Erich Trunz (born June 13, 1905 in Königsberg i.Pr .; † April 27, 2001 in Kiel ) was a German specialist in German .

Life

Trunz was a son of August Trunz (1875–1963), who was then an agricultural councilor in East Prussia . After studying German in Munich , Königsberg and, above all, Berlin, Erich was initially a lecturer for the German language at the University of Amsterdam in 1933 . In 1934 he became a member of the NSDAP at the request of the German Legation, which co-financed the editorial office. Later he became NSDAP trainer for North Holland. In 1939 and 1943/44 he did military service as a soldier, from 1940 he was deputy lecturer leader in the Nazi lecturers' association. In 1942 he was appointed "Head of the Science Office" in Prague. Starting in 1943/44, the first withdrawals from the Nazi regime can be seen. In 1945 he escaped from Prague. After the Second World War , his book German Poetry of the Present (1937) was placed on the list of literature to be sorted out in the Soviet occupation zone .
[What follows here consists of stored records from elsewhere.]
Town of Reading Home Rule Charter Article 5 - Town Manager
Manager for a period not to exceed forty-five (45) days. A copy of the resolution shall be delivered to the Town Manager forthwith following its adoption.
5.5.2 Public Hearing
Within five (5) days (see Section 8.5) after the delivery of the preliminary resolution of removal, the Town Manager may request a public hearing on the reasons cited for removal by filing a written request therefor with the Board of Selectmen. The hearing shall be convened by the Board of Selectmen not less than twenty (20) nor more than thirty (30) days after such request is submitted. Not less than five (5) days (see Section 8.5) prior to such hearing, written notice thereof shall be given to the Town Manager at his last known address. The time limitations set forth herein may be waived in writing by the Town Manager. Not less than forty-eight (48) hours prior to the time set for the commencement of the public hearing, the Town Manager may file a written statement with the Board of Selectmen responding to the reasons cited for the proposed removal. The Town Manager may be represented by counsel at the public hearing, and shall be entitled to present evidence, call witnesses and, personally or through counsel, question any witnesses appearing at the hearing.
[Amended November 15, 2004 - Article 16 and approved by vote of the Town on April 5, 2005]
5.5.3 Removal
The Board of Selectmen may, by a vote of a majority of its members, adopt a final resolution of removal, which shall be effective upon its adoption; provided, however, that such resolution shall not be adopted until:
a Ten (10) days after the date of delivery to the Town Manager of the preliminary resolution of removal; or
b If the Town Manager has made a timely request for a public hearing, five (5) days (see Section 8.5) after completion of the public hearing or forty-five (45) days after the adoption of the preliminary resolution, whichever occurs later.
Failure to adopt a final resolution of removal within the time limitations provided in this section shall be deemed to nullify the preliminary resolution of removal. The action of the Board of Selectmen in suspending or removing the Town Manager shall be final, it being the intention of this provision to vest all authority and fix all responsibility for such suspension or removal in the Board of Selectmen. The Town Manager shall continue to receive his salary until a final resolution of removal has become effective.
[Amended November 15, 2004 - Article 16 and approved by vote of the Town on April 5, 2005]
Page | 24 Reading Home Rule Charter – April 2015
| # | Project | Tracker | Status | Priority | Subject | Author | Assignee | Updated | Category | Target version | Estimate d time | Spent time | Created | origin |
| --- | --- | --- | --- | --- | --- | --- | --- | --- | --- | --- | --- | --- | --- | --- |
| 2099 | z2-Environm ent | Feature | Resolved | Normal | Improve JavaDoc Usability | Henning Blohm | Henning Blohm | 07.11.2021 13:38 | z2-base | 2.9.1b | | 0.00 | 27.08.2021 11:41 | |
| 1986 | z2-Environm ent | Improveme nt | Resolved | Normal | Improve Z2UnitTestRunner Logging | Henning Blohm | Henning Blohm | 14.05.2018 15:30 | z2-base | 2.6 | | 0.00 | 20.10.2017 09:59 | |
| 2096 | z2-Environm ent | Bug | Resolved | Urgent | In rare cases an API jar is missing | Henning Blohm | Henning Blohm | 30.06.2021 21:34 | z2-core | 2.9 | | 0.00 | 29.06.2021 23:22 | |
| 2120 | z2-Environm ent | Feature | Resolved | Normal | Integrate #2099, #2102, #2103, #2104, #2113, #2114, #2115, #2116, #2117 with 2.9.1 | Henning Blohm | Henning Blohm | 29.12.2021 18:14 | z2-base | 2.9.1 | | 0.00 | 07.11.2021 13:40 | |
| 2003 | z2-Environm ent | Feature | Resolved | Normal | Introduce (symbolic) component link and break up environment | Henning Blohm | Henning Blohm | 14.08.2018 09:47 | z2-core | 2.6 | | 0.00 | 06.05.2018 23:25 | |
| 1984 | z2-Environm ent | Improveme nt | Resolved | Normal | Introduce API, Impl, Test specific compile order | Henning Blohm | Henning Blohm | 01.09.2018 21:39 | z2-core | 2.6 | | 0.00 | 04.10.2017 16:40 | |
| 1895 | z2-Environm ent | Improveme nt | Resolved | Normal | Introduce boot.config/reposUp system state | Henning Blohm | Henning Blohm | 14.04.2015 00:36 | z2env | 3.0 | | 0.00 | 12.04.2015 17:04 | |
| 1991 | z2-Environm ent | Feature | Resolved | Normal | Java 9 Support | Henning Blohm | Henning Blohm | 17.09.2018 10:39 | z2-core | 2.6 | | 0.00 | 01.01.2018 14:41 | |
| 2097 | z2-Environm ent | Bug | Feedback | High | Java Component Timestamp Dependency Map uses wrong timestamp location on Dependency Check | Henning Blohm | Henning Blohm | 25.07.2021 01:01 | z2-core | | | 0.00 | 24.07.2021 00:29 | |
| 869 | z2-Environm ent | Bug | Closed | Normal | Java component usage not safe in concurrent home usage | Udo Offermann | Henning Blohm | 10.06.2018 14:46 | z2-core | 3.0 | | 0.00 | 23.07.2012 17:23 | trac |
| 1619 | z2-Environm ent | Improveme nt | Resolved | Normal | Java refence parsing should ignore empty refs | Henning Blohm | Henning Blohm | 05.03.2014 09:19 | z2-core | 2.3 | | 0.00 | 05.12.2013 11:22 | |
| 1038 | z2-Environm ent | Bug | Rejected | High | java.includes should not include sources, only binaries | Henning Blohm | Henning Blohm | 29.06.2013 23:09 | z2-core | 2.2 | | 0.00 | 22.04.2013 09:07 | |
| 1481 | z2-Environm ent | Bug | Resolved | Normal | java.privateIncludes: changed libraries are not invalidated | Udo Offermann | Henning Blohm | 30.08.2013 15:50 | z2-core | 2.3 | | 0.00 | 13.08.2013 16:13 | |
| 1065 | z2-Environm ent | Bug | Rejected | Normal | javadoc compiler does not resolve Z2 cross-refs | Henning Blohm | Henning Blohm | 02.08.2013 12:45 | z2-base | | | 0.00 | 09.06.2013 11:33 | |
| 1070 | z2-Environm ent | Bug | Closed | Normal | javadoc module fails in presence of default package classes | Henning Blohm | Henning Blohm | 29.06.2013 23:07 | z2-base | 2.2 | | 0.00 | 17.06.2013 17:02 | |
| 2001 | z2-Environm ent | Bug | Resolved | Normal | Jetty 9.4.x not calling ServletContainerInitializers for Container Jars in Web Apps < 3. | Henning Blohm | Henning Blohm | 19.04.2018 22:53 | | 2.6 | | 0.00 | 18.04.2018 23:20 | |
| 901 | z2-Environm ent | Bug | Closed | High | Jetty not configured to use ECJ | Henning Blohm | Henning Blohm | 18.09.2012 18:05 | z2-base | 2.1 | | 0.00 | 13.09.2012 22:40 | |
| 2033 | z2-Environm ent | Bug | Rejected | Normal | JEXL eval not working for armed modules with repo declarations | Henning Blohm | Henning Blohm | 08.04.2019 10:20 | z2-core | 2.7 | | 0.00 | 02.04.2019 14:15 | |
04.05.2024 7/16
Between 1931 and 1933 Trunz was an assistant at the German Department of the University of Berlin and from 1933 to 1935 assistant at the Department of Literary History at the Albert Ludwig University of Freiburg . In 1940 he followed the call of the German University in Prague to the chair for Modern German Literature , where he taught until 1945.

After the war, Trunz financed himself from publishing the Goethe edition by Christian Wegner Verlag , before becoming a visiting professor in Munich in 1950 . From 1952 to 1972 he was an expert reviewer at the German Research Foundation . In 1954 Trunz was elected as a full member of the Historical Commission for Westphalia . Its membership was converted into a corresponding one in 1974. In 1955 he received a chair at the Westphalian Wilhelms University in Münster . From 1957 to 1970 he taught German literary history at the Christian Albrechts University in Kiel .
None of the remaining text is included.